- From: Bijan Parsia <bparsia@cs.man.ac.uk>
- Date: Thu, 12 Jun 2008 09:56:43 +0100
- To: "Michael Schneider" <schneid@fzi.de>
- Cc: "Boris Motik" <boris.motik@comlab.ox.ac.uk>, <public-owl-wg@w3.org>
On 12 Jun 2008, at 09:31, Michael Schneider wrote: [snip] > And now, I am not convinced anymore that it is perfectly possible > to have a > reverse mapping which always properly distinguishes between syntax and > custom usage. For example, the same list expression in an RDF graph > (or only > a part of it) may be used both as part of the syntax and in a > custom way: > > :alice rdf:type [ > rdf:type owl:Class ; > owl:oneOf ( :person1 :person2 ) ] > > :alice :likes ( :person1 :person2 ) > > What to do here? The "canonical parsing process" in the current > reverse > mapping cannot simply remove the list after the first axiom has > been mapped, > since the list expression is still needed to process the second axiom. They are two different lists because there are distinct BNodes after the oneOf and the likes (somewhat hidden by the syntactic sugar). In some parsing implementations, one uses bag rather than set semantics for the triples precisely so one can delete things immediately and not screw up the second. But another approach would be to delete triples only after they are "garbage collectable". [snip] > To make this clear: My original idea was to introduce custom usage > of RDF > lists (and reification, and ...), *if* we can get it mainly for > *free*, by > just not disallowing the respective URIs. But now, I see that the > cost would > probably be much higher than I expected. It certain seems *possible*, but, yes, there can be time bombs. I personally just forgot that we had disallowed property punning when thinking about this :( > So I won't push this topic any further, at least not for RDF lists > (I did > not yet consider RDF reification). This looks to me as something what > /might/ be possible, but I rather tend to postpone this issue ("we > currently > don't know how to do this"). Yeah. We might include text encouraging implementors to try to handle this in some way. The other thing to do is to aim for a new aggregation facility that works well and actually gives you some modeling joy.
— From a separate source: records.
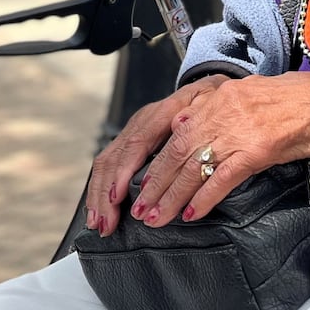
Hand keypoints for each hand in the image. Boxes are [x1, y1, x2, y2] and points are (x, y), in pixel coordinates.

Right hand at [85, 75, 229, 236]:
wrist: (206, 86)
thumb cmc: (212, 99)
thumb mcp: (211, 101)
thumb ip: (197, 113)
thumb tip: (179, 125)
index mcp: (162, 112)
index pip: (137, 142)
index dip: (124, 170)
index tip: (117, 195)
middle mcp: (142, 121)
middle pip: (115, 156)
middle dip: (106, 192)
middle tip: (106, 222)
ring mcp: (133, 130)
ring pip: (106, 162)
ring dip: (99, 195)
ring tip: (98, 223)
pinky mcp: (130, 139)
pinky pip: (107, 164)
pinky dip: (100, 188)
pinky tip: (97, 209)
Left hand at [127, 72, 309, 229]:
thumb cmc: (296, 101)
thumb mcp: (249, 97)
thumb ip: (215, 111)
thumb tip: (182, 127)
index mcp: (220, 96)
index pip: (176, 134)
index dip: (157, 162)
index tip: (142, 184)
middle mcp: (224, 110)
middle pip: (179, 152)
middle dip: (156, 184)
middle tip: (141, 209)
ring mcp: (240, 129)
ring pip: (194, 167)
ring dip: (172, 197)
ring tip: (157, 218)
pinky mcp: (258, 149)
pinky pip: (223, 177)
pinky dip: (205, 198)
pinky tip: (192, 215)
Then, at least, we have a story to tell instead of "Don't do that." or "Use a custom shadow vocabulary that is syntactically more cumbersome and doesn't have extra inferential joy." >> Under OWL Full semantics, it is really not clear what happens. > > The situation in OWL Full is much less complicated. :) Unless we introduce new semantics for the OWL DL case. Obviously, if we just syntactically disallow it in DL, then Full is free to do whatever. Cheers, Bijan.